In [1]:
# if you use jupyter-lab, switch to %matplotlib inline instead
# %matplotlib inline
%matplotlib notebook
%config Completer.use_jedi = False
import matplotlib.pyplot as plt
from mpl_toolkits.mplot3d import Axes3D
import numpy as np
import pandas as pd
from scipy.special import logsumexp
import numpy.linalg as linalg
from sklearn.cluster import KMeans
from sklearn.metrics.cluster import normalized_mutual_info_score

In [2]:
# use fixed random number generator seed to have reproducible results
random_seed = 123
rng = np.random.default_rng(random_seed)

In [3]:
# read in dataset1
d1_df = pd.read_csv('./datasets/dataset1.csv', header=None)
dataset1 = np.array(d1_df)
# it should contain 500 observations and each with 4 dimensional input
n_dataset1, d_dataset1 = dataset1.shape

In [4]:
n_dataset1, d_dataset1

(500, 4)

In [5]:
# read in dataset2
d2_df = pd.read_csv('./datasets/dataset2.csv', header=None)
dataset2, dataset2_labels = d2_df.iloc[:, 0:-1], d2_df.iloc[:, -1]
dataset2 = np.array(dataset2)
dataset2_labels = np.array(dataset2_labels).astype(int)
n_dataset2, d_dataset2 = dataset2.shape

In [6]:
n_dataset2, d_dataset2

(500, 3000)

In [7]:
# evaluate clustering performance by normalised mutual information.
# use Kmeans to learn the clusters: use the first four rows as centroids
km_dataset2 = KMeans(n_clusters=4, init=dataset2[0:4,:]).fit(dataset2)
# should expect approximately < 0.35 performance by using Kmeans
normalized_mutual_info_score(km_dataset2.labels_, dataset2_labels)

  self._check_params(X)

# Provided material:

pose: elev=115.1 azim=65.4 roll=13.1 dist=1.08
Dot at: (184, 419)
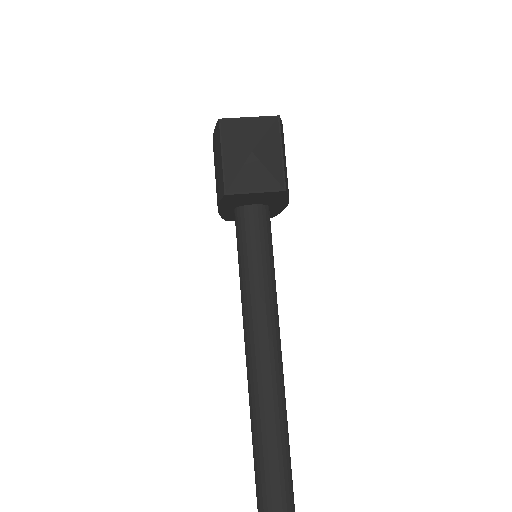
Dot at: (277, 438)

# What you need to do:
1. Can you edit the notebook from "dataset1 = np.array(d1_df)" up to and including "d2_df = pd.read_csv('./datasets/dataset2.csv', header=None)", replacing "observations" with "samples", and give that stretch?
2. Which names does the notebook bring in through "from ... import" statements?
The material above comes from a separate, unrelated source.

# The answers:
1.
dataset1 = np.array(d1_df)
# it should contain 500 samples and each with 4 dimensional input
n_dataset1, d_dataset1 = dataset1.shape

In [4]:
n_dataset1, d_dataset1

(500, 4)

In [5]:
# read in dataset2
d2_df = pd.read_csv('./datasets/dataset2.csv', header=None)

2. Axes3D, logsumexp, KMeans, normalized_mutual_info_score